(Saved entries)
+++

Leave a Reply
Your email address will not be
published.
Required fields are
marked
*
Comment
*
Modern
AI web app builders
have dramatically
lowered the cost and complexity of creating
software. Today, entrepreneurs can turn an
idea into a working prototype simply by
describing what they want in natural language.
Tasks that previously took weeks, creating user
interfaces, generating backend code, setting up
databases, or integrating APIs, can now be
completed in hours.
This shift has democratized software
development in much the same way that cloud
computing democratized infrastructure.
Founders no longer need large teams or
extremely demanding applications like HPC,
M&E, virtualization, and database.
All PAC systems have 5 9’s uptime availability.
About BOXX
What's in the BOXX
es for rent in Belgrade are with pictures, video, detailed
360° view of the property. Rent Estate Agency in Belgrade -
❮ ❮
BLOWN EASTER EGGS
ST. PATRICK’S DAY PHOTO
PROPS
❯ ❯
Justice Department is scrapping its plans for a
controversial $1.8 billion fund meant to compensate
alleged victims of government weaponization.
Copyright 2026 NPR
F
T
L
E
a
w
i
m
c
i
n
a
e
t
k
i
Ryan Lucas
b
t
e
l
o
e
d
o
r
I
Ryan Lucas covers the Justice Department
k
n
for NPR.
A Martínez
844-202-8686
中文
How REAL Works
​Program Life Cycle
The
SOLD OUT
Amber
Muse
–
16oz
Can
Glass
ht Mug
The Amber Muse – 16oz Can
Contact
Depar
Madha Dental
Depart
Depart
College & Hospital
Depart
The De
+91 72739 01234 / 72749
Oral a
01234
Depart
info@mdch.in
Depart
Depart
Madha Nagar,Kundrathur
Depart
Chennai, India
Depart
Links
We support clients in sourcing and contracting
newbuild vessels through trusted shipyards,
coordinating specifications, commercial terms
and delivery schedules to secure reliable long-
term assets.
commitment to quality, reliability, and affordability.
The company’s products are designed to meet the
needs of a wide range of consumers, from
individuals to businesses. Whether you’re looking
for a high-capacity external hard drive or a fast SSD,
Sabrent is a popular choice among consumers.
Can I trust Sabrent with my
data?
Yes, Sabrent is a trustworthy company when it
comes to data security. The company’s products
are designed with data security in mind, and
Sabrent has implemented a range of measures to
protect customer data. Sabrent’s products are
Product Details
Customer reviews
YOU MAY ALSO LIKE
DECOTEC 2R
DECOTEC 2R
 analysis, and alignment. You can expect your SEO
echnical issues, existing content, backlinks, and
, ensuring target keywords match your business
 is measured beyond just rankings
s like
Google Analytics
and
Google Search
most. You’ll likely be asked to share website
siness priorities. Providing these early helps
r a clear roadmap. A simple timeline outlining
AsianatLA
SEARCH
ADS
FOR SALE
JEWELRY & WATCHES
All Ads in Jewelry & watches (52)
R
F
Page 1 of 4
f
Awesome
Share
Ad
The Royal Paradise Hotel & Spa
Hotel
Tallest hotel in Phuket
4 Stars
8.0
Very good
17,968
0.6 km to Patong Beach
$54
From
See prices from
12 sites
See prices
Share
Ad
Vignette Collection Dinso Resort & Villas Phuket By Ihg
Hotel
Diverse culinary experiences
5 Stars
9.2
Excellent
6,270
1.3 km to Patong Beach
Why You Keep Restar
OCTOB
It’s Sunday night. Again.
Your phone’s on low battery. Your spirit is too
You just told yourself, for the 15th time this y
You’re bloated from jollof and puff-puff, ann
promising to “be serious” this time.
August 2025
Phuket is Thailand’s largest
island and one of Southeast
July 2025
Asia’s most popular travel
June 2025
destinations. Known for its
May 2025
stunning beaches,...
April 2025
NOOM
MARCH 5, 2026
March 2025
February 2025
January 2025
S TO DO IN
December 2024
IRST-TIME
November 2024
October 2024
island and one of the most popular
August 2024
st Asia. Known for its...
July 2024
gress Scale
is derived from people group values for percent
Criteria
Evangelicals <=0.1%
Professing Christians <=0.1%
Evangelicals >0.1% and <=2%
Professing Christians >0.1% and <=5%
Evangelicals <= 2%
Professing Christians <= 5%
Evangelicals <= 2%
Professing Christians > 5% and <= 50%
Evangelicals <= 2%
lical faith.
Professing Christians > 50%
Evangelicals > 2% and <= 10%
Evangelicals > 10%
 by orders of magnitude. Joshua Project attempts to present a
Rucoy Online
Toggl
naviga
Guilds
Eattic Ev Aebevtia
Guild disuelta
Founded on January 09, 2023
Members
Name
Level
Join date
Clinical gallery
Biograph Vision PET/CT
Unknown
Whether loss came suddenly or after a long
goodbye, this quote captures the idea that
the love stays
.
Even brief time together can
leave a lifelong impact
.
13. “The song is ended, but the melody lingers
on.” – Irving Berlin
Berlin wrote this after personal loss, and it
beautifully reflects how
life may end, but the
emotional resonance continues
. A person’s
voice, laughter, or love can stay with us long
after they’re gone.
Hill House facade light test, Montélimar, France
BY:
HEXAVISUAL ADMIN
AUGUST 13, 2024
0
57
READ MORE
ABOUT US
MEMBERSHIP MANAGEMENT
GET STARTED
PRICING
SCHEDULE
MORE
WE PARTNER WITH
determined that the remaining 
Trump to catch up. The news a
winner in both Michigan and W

+++

DESCRIPTION OF THE TASK
Whenever "Lucas" occurs in a line above, copy that line.

ANSWER TO THE PROBLEM
Ryan Lucas
Ryan Lucas covers the Justice Department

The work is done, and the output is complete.